WITH selected_positions AS (
  SELECT * FROM `miwaitway.prod_miway_data.vehicle_position` WHERE timestamp BETWEEN var_yesterday_est_limit AND var_today_est_limit
)
, vehicles_near_stops AS (
  SELECT
      stop_id,
      stops.stop_name,
      vehicle.vehicle_id AS vehicle_id,
      vehicle.timestamp,
      vehicle.trip_id,
  FROM
      `miwaitway.prod_miway_data.stops` AS stops,
      selected_positions AS vehicle
  WHERE ST_DWithin(
          stops.location_point,
          vehicle.location_point,
          var_distance_from_stop)
) 
, enriched AS (
  SELECT 
      vns.stop_id,
      vns.vehicle_id,
      vns.timestamp as timestamp,
      t.route_id,
      t.direction_id,
      vns.trip_id,
      LEAD(vns.timestamp) OVER (PARTITION BY stop_id, t.route_id, t.direction_id ORDER BY vns.timestamp DESC) as previous_timestamp,
      LEAD(vns.vehicle_id) OVER (PARTITION BY stop_id, t.route_id, t.direction_id ORDER BY vns.timestamp DESC) as previous_vehicle_id,
      LEAD(vns.trip_id) OVER (PARTITION BY stop_id, t.route_id, t.direction_id ORDER BY vns.timestamp DESC) as previous_trip_id,
  FROM vehicles_near_stops AS vns
  JOIN `miwaitway.raw_miway_data.trips` AS t ON vns.trip_id = t.trip_id
)
SELECT stop_id, route_id, ROUND(AVG(TIMESTAMP_DIFF(timestamp, previous_timestamp, SECOND) / 60)) as avg_wait_time
FROM enriched
WHERE vehicle_id != previous_vehicle_id AND trip_id != previous_trip_id
GROUP BY stop_id, route_id

I ran the query and got data that initially looked okay, but the average wait time was too long in some instances.
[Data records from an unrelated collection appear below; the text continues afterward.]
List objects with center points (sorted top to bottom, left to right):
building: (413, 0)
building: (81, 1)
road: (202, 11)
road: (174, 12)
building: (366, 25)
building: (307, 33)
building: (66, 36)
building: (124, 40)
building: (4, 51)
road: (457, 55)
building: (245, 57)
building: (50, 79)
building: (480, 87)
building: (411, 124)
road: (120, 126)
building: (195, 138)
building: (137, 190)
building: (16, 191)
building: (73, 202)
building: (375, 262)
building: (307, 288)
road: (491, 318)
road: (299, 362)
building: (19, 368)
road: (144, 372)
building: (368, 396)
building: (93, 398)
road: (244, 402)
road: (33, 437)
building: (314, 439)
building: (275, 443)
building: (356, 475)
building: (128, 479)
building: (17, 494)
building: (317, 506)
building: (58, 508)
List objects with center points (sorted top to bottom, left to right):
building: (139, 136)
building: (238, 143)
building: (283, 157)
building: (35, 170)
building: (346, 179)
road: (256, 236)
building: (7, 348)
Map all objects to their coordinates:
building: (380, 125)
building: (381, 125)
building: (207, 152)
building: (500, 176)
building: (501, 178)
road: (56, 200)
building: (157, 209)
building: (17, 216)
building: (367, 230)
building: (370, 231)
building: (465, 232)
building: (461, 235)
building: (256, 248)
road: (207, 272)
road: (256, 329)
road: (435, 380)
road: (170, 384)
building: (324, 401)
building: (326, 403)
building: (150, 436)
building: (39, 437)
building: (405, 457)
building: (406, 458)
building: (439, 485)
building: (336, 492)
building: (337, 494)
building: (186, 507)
I saw that buses did not arrive for several hours in the middle of the day for some stops. It felt off. Either MiWay data is off, or I am doing something wrong (disclaimer: it was me).

After extensive checking and comparing bus timestamps near stops with the official schedule, I concluded that some data was lost on my side. The query to transform raw to prod data looked fine. I went to check the logs for the vehicle position ingestor from the previous article, and indeed, there were gaps because, for some reason, the ingestor crashed.

This was not a fun experience. In addition to trying to understand if my analysis is correct, I do not want to question if all the data is available. Currently, the vehicle positions ingestor container keeps all 100 batches (around 15-20 minutes of data) in memory. In case of a crash, the data is lost. There are other issues, such as the vehicle_id column being missed sometimes. Overall, the ingestor container should become more reliable.

Conclusion

When I started with this part, I expected to finish it quickly. However, I discovered several important issues that need to be dealt with. Before calculating an average wait time, I wanted to ensure the data would not be lost easily.

In the following article, I will improve vehicle position ingestor reliability. You can find the planned work in this issue. Thank you for your attention.